From 1915 to 1921 about fifteen different submarine forms were tested for the Electric Boat Company of Bridgeport, Connecticut.
In October, 1929, two models of Crane's design of the cup defender, "Weetamoe" were tested in the Naval Tank. These models were run upright and also in two inclined positions. As a result of these investigations the longer, narrower model was chosen.
In 1931 numerous tests were made for Burgess upon certain of his yacht forms, such as the "Valiant" and "Avatar." Changes were made in the shape of the longitudinal profile and in the shape of the section. The various forms were pushed down the tank at an angle to the direction of motion to determine the center of lateral resistance.
Various tests have been made from time to time upon V-bottom and round-bottom forms of high-speed boats. Certain patented Hydro-Curve forms have been tested for the inventor. The Fairbanks-Morse series deals with forms used in small fishing, trawler, and other commercial vessels.
In 1929-30 a series of tests supplementing those carried out some years previously by the Washington Tank was made for the Shipping Board upon types of bulbous bows. Results of these tests were published in the 1930 Transactions of the Society of Naval Architects and Marine Engineers under the title "Results of Experiments upon Bulbous Bows."

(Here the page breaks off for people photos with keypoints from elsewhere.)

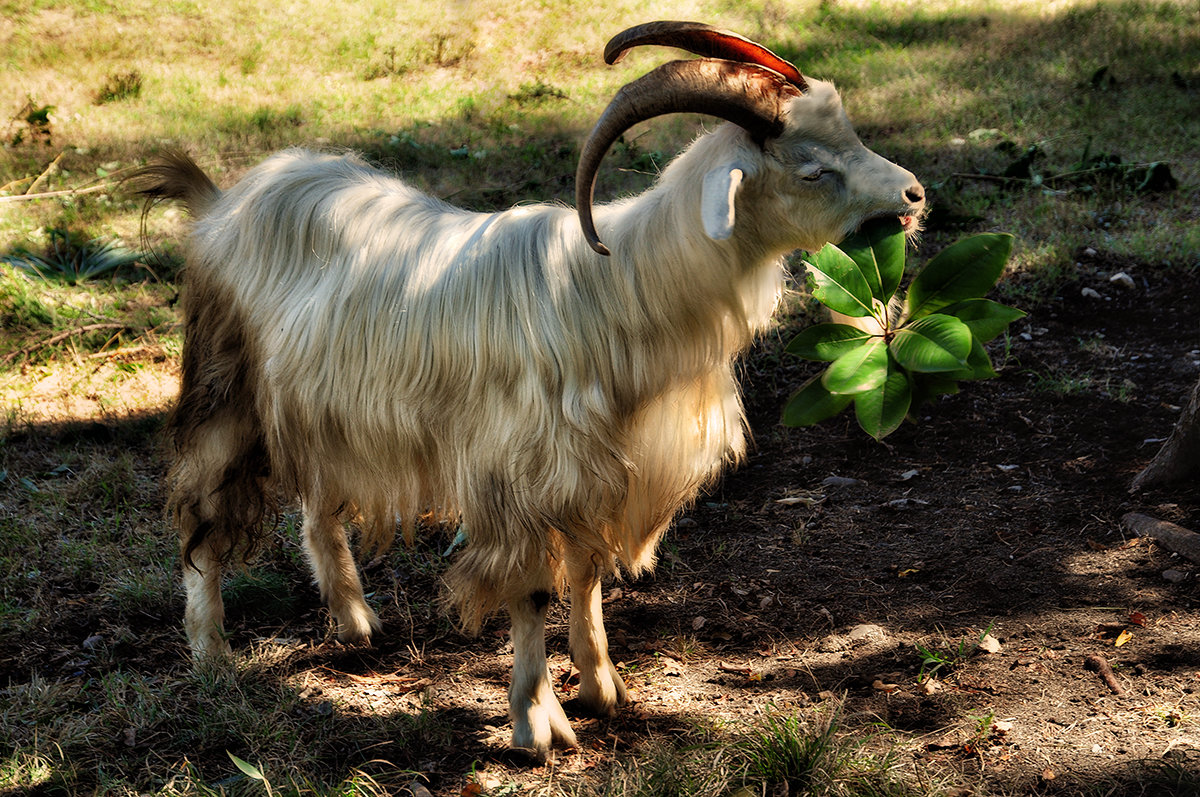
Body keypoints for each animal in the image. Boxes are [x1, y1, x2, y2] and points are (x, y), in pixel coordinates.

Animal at [138, 21, 926, 758]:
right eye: (814, 170)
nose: (915, 196)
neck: (615, 287)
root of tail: (225, 200)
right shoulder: (517, 475)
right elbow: (532, 591)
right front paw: (536, 722)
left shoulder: (598, 474)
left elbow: (586, 576)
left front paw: (604, 688)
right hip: (227, 388)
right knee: (199, 513)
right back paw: (212, 656)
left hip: (323, 406)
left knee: (317, 508)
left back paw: (354, 622)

Page 1285From time to time various fireboat forms have been tested, and the results assembled and correlated by the students as a class project.
Because of the practical gains in speed and economy accomplished by model tests for the Dravo Corporation, continued research has been carried on relative to the most efficient arrangement of barge flotillas. This work proved so successful that river transportation, particularly upstream, has benefited.
An extensive program of tank tests for the Army Transportation Corps on the effect of shoal and restricted water on the speed and resistance of barges and flotillas has been under way during 1950-52. The results are intended to guide government plans for widening and deepening the principal inland waterways for navigation purposes.
In 1947 the new addition to the East Engineering Building was completed, permitting the Department of Electrical Engineering to release the space it had occupied in the West Engineering Building. This space was used for the completion of the north end of the Naval Tank, which was lengthened some sixty feet and fitted with a wave dampening beach. New rails were installed and a false bottom for shoal water work was built. Plans are under way to renew bearings and car wheels, completion of which will modernize the tank.